▶ **ASSIGNMENT**
The copy you produce must hold every record exactly, and none of the images.

Saved entries
=== Section Start ===

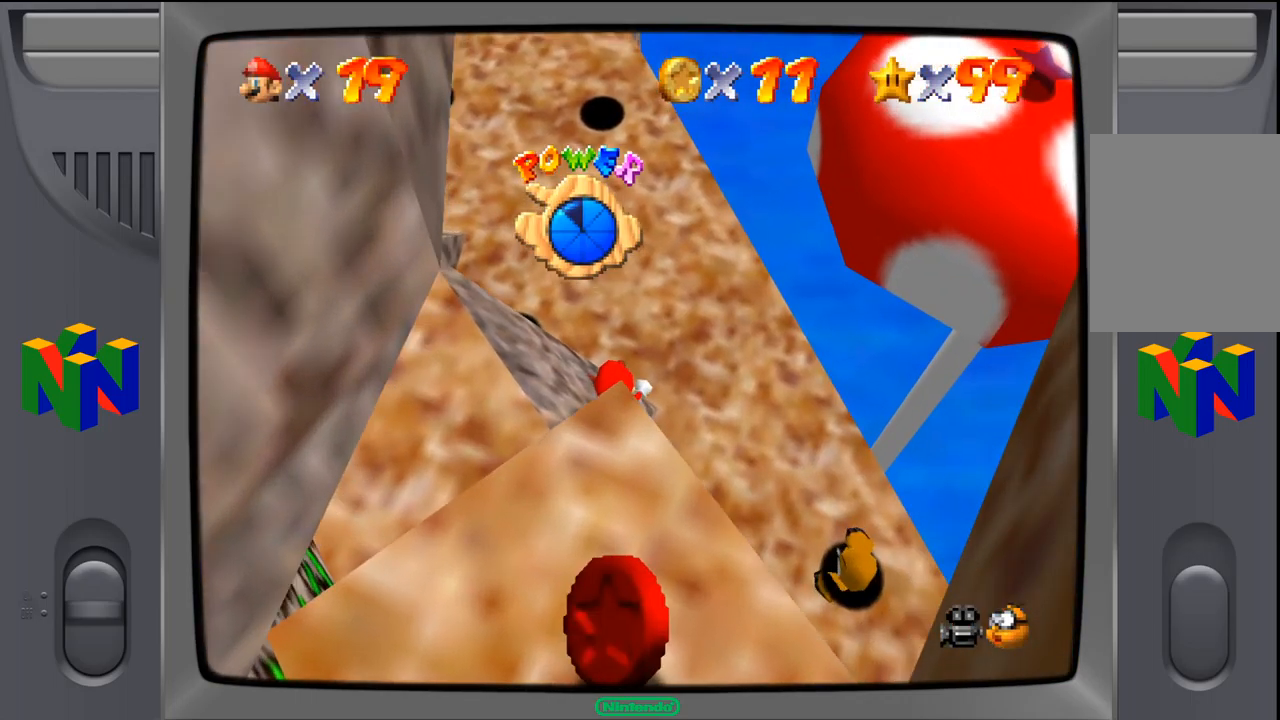
{"buttons": [], "left_stick": "center", "events": []}
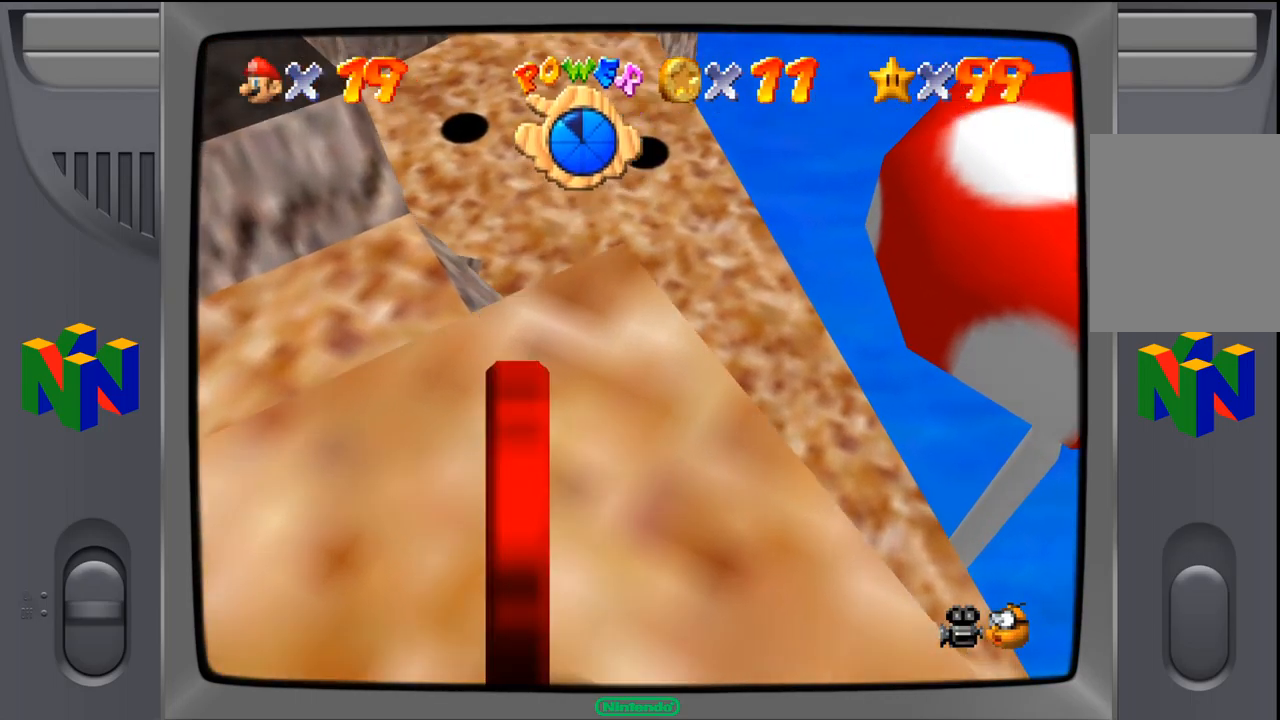
{"buttons": [], "left_stick": "center", "events": []}
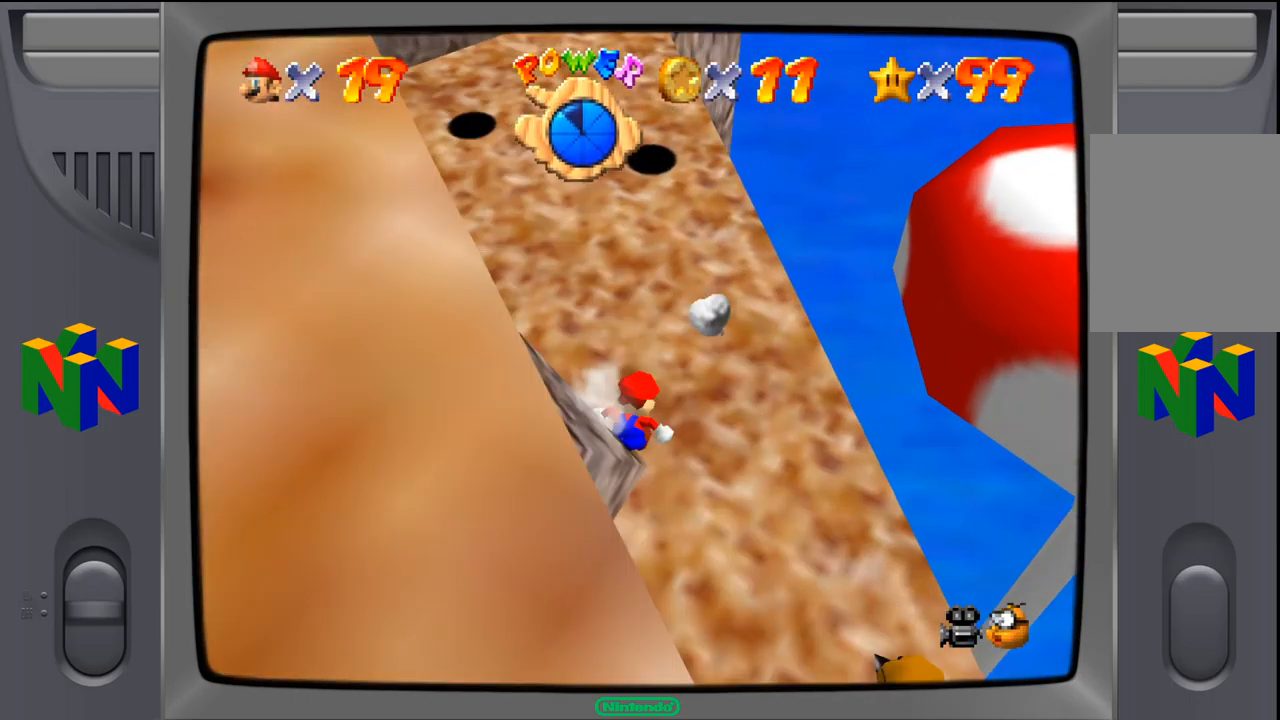
{"buttons": [], "left_stick": "center", "events": []}
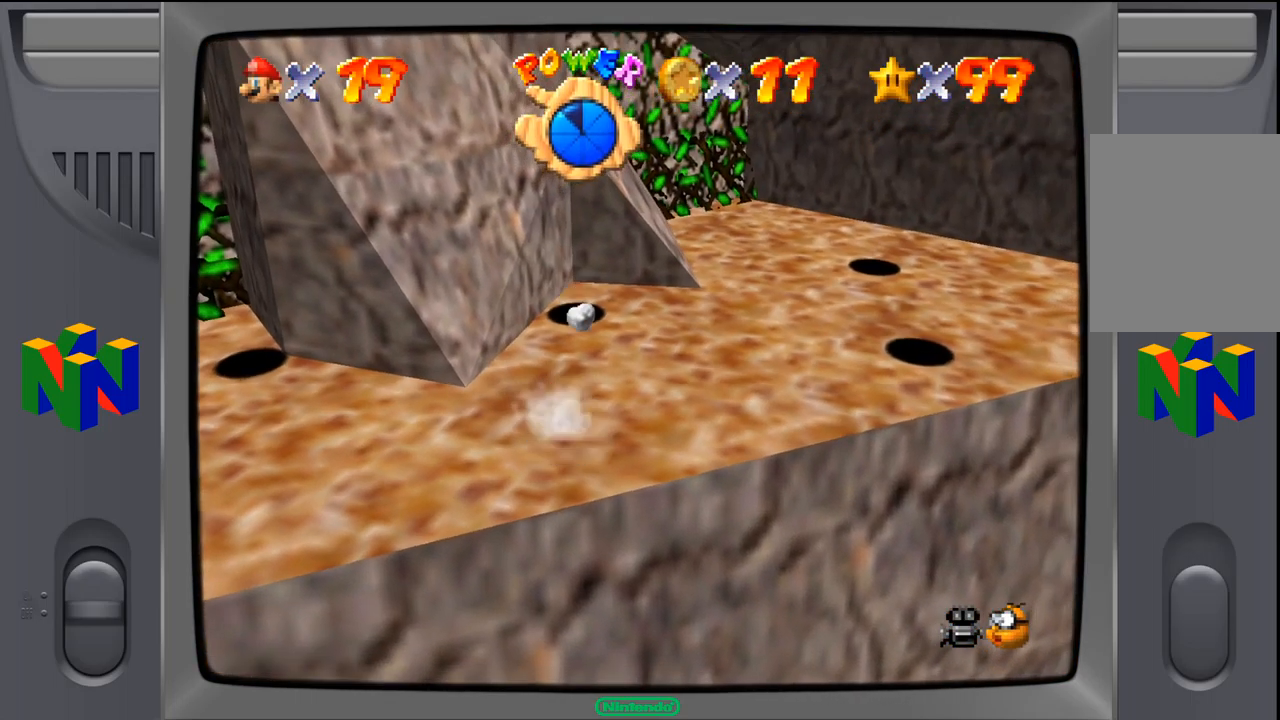
{"buttons": [], "left_stick": "up", "events": [[233, "left_stick", "up"], [283, "A", "down"], [417, "A", "up"]]}
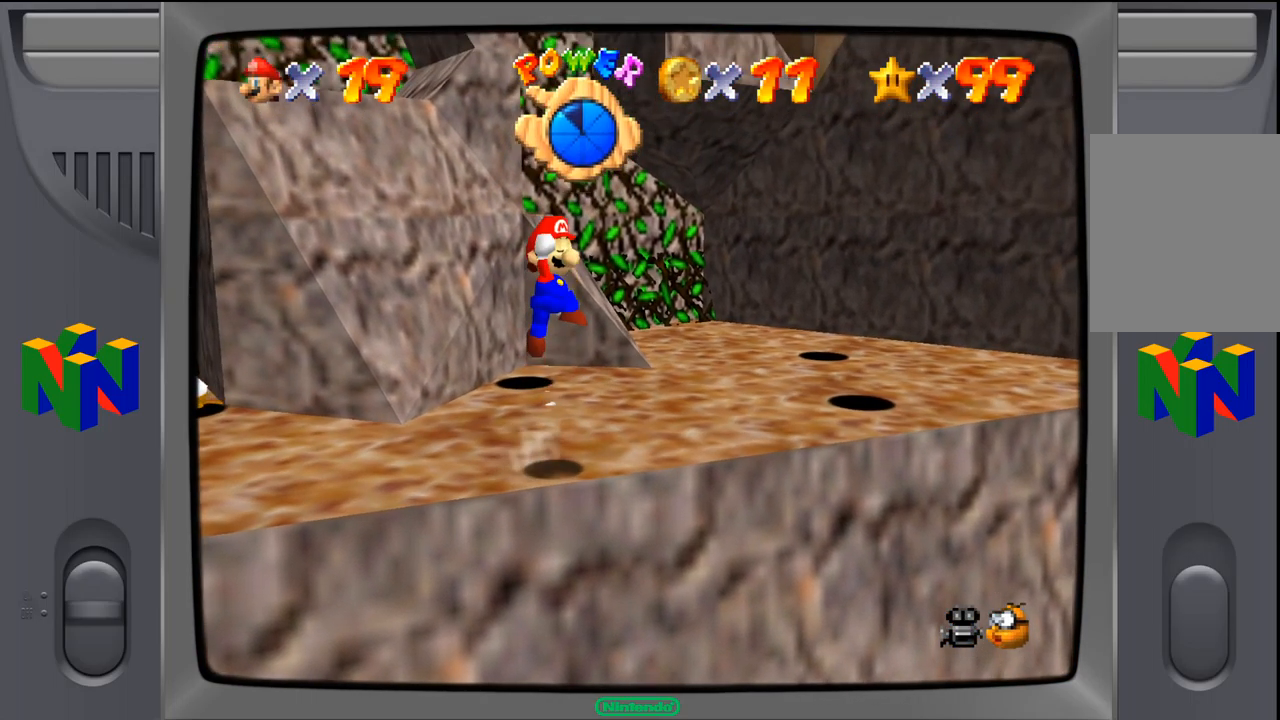
{"buttons": [], "left_stick": "up-left", "events": [[17, "left_stick", "up-left"]]}
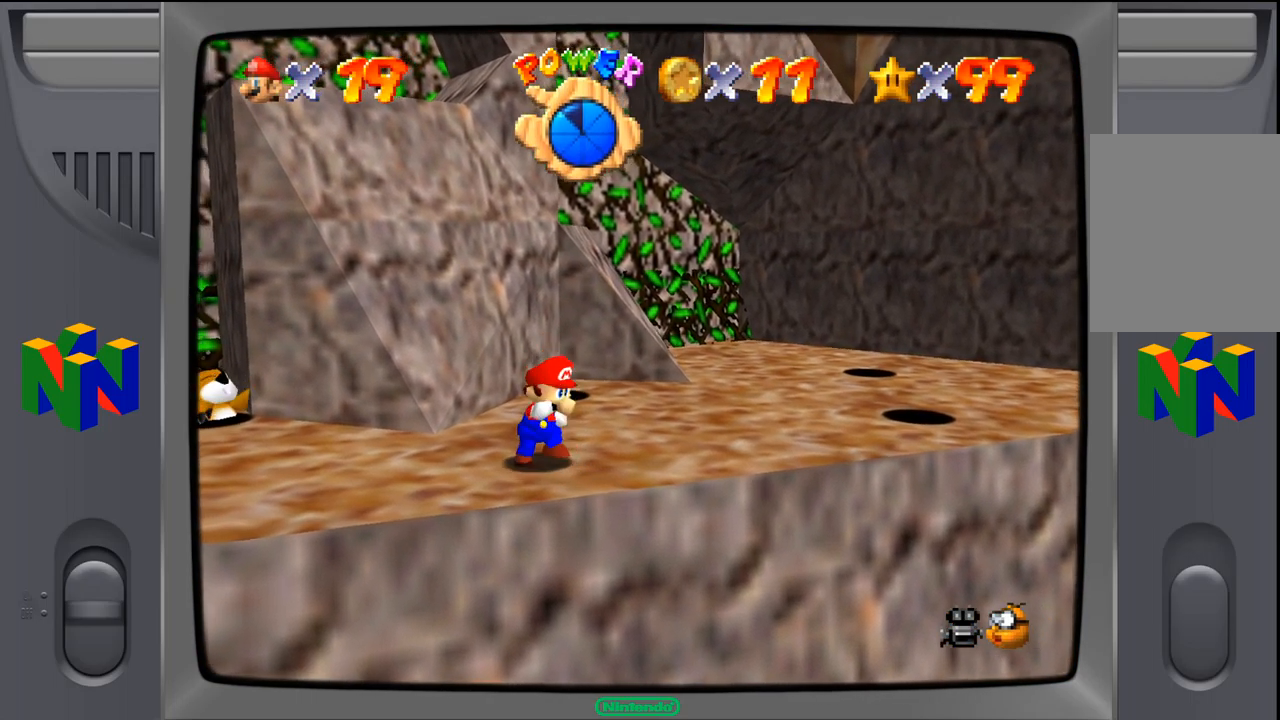
{"buttons": [], "left_stick": "down-left", "events": [[100, "left_stick", "up"], [250, "left_stick", "left"], [400, "left_stick", "down-left"]]}
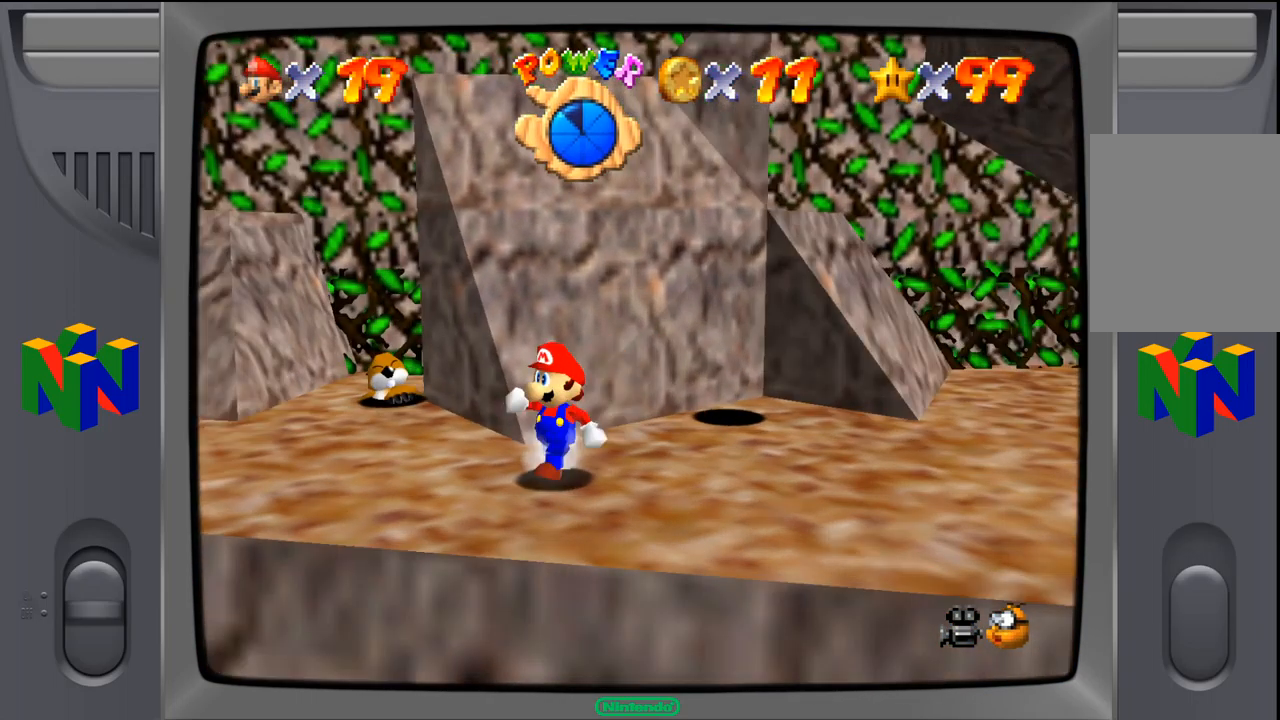
{"buttons": [], "left_stick": "center", "events": [[167, "left_stick", "left"], [267, "left_stick", "center"]]}
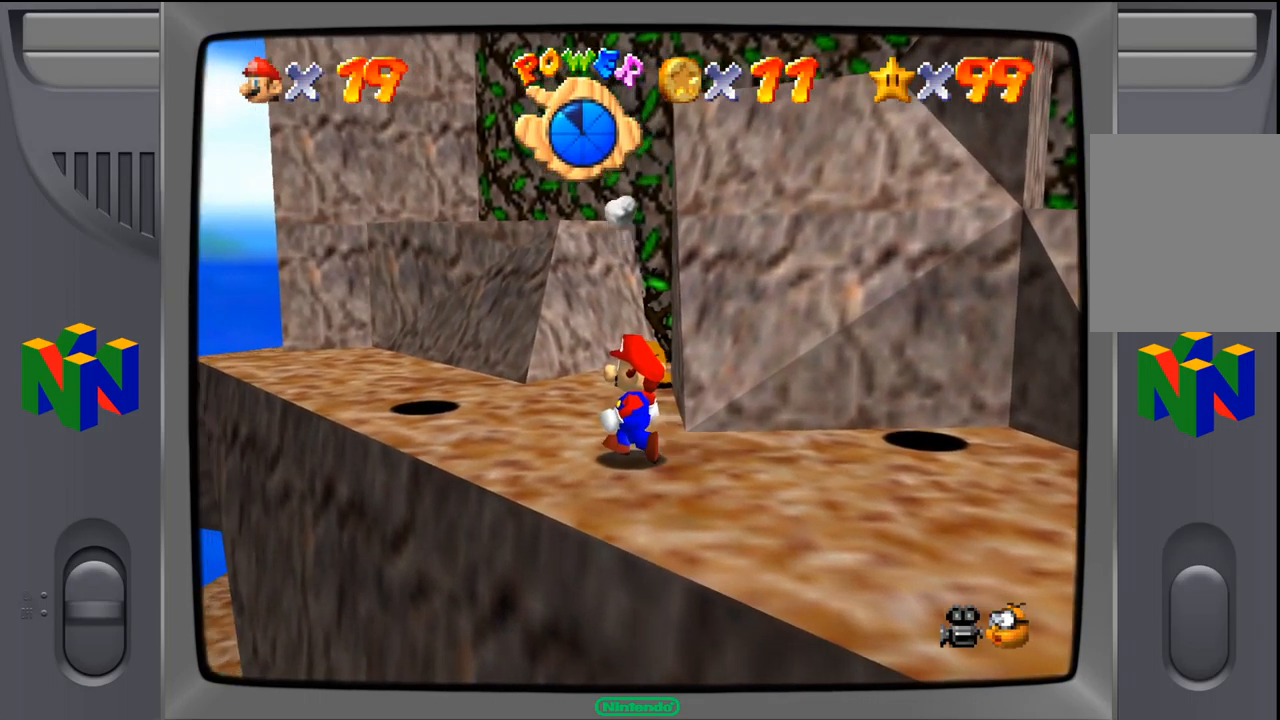
{"buttons": [], "left_stick": "up", "events": [[17, "left_stick", "up"]]}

=== Section End ===

▶ **RESPONSE FOR THIS EXERCISE**
{"buttons": [], "left_stick": "center", "events": []}
{"buttons": [], "left_stick": "center", "events": []}
{"buttons": [], "left_stick": "center", "events": []}
{"buttons": [], "left_stick": "up", "events": [[233, "left_stick", "up"], [283, "A", "down"], [417, "A", "up"]]}
{"buttons": [], "left_stick": "up-left", "events": [[17, "left_stick", "up-left"]]}
{"buttons": [], "left_stick": "down-left", "events": [[100, "left_stick", "up"], [250, "left_stick", "left"], [400, "left_stick", "down-left"]]}
{"buttons": [], "left_stick": "center", "events": [[167, "left_stick", "left"], [267, "left_stick", "center"]]}
{"buttons": [], "left_stick": "up", "events": [[17, "left_stick", "up"]]}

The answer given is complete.